1 . T h e R i g h t C h o i c e
There are many things to consider when selecting a property. Here are just a few of them:
- Proximity to local amenities/schools/hospitals
- Proximity to public transport
- Possible noise pollution – higher in the summer months when close to tourist areas/hotels
- Beach access
- Road access
- New property or resale
- Local taxes
2 . L e g a l A d v i c e
Do not attempt to make a property purchase without legal representation, unless you are a property lawyer!
The process is complex and you could miss something important, or worse, make costly mistakes. Our advise for you to go to the legal representative and check all the documents process. Lawyers should provide:
- Check legal status of the property
- Explain the process and any associated costs
- Ensure that the property is free of debts and charges
- Ensure the utilities are paid up to date
- Check the usage status of the property
- Ensure there is sufficient planning permission in place if you intend to extend or modify the property
3 . P r o p e r t y r e s e r v a t i o n , P r i v a t e C o n t r a c t
Usually, you will have to pay a reservation deposit at this point and sign an offer and deposit contract. This is to remove the property from the market and allow you or your lawyer the time to do the required checks without the risk of someone else buying it. This deposit is usually around 6,000€ and is refundable.

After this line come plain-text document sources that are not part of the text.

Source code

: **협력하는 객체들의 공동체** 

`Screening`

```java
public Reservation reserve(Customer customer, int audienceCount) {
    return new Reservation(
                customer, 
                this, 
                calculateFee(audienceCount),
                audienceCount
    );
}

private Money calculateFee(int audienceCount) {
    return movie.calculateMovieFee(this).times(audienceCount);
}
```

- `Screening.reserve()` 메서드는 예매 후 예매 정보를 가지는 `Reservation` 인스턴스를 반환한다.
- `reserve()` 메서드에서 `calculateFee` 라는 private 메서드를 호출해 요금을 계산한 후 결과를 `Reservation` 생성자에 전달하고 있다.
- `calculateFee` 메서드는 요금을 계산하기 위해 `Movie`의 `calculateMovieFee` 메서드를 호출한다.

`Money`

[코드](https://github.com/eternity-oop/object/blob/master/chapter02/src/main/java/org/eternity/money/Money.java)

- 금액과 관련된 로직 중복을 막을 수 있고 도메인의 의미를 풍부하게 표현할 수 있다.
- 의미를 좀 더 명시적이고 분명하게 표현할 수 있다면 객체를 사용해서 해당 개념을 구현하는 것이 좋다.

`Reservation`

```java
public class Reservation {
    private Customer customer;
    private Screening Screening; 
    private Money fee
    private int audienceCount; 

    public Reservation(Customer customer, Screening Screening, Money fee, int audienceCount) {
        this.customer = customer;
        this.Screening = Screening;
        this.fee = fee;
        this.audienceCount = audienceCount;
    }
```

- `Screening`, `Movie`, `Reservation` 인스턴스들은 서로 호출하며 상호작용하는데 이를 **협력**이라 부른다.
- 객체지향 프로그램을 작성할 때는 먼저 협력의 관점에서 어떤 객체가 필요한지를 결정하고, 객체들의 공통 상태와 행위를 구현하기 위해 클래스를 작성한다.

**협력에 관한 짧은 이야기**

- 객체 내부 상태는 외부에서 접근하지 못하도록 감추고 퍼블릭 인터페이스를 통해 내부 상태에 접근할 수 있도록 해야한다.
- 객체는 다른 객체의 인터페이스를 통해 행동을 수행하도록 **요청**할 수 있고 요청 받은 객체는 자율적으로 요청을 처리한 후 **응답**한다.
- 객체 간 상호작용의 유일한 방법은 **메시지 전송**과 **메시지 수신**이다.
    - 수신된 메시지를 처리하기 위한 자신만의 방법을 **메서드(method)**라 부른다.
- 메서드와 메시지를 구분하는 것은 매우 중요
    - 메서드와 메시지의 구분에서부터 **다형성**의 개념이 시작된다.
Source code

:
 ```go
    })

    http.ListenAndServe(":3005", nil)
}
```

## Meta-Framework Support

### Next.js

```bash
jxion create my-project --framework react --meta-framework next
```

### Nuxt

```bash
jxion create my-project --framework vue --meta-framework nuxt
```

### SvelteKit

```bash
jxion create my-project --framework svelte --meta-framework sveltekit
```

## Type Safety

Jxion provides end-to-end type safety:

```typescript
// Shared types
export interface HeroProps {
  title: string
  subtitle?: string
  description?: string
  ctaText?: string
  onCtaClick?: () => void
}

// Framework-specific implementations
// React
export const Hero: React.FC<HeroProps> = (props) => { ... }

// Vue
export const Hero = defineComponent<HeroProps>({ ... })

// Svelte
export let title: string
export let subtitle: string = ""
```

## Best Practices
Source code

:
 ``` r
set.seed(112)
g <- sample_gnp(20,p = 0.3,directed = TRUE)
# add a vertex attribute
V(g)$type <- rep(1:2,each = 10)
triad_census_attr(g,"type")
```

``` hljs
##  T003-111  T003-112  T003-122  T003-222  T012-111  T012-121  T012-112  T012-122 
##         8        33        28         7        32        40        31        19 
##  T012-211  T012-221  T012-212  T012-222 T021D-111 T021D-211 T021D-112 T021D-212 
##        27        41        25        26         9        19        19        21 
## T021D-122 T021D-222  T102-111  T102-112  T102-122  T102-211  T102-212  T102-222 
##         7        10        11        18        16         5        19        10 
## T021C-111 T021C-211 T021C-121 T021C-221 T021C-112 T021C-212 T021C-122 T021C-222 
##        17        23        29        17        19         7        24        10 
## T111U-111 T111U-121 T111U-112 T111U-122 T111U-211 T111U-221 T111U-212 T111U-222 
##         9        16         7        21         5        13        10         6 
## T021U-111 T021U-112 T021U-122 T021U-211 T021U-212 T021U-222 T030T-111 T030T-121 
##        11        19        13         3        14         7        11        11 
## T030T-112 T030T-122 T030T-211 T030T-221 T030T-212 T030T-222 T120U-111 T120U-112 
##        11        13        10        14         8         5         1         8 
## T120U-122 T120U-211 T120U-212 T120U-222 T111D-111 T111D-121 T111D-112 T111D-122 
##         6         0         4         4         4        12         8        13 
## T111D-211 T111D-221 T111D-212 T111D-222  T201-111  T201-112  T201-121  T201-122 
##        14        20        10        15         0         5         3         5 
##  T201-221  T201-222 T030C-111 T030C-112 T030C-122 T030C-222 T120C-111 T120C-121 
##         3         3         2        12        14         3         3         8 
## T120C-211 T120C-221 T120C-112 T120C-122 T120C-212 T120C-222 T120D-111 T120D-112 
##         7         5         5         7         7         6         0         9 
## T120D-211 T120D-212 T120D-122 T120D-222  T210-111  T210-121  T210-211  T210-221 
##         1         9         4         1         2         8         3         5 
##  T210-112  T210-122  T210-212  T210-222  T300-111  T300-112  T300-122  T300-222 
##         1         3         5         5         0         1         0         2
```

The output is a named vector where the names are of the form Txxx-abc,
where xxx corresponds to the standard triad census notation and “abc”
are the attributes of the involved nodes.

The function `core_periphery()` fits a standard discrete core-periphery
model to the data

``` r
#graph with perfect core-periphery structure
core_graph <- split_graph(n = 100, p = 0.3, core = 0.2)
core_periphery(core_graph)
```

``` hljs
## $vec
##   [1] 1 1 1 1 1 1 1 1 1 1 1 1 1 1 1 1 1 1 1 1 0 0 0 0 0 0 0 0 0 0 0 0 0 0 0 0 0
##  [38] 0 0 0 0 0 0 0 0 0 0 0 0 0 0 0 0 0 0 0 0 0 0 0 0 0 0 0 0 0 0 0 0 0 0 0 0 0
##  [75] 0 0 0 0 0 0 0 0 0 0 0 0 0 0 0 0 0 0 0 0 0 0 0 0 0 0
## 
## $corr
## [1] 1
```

4 . N I E N u m b e r a n d S p a n i s h b a n k a c c o u n t
The NIE (Número de Identificación de Extranjeros) means that you are registered with the Spanish authorities. It is required for you to purchase property in Spain. Obtaining an NIE is a relatively simple process that usually requires only one visit to the Oficina de Extranjeros. With the DNI number, you will be able to open a spanish bank account in any bank here. To make it easier with bank transfer and pay for your property deal.
5 . T i t l e D e e d a n d L a n d R e g i s t r y
Signing the title deed must be done in front of a notary at the notary office. At this stage, you will also pay the balance and receive the keys to your new home. You will receive a copy of the document at this stage, known as the Copia Simple. If you have taken a mortgage on the property, then the bank will retain the original document until such time as the loan is cleared.
Once the title deed is signed your details will be registered at the Land Registry. At this point, the utility companies should be informed of the change of name.
6 . P a y L e g a l F e e s a n d T a x e s
For the buyer: transfer tax (transmisiones patrimoniales) and stamp tax (impuesto de actos jurídicos documentados). If the seller is an individual, the buyer pays a transfer tax. This tax varies between 6% and 10% of the purchase price, depending on the region of Spain. If the seller is a real estate developer and the building or land to be built on represents a first-time transfer, then the buyer pays VAT tax instead, meaning 10% for housing, 21% otherwise impuesto.
You will need to pay your legal fees at this point. These are often included in the quoted price for the property. You should be given original invoices for the notary fees, and the taxes you have paid.
It is important to make arrangements for your property taxes to be paid. How much you pay will depend on many factors, one being whether you are a Spanish resident. Both residents and non-residents are liable for IBI (council tax). However, non-residents must also pay imputed income tax in Spain. This is usually 2% of the catastral value of the property. If you intend to rent out your property you will also be liable for Impuesto de la renta de no residentes. This is a tax based on the income you receive from the rental of the property.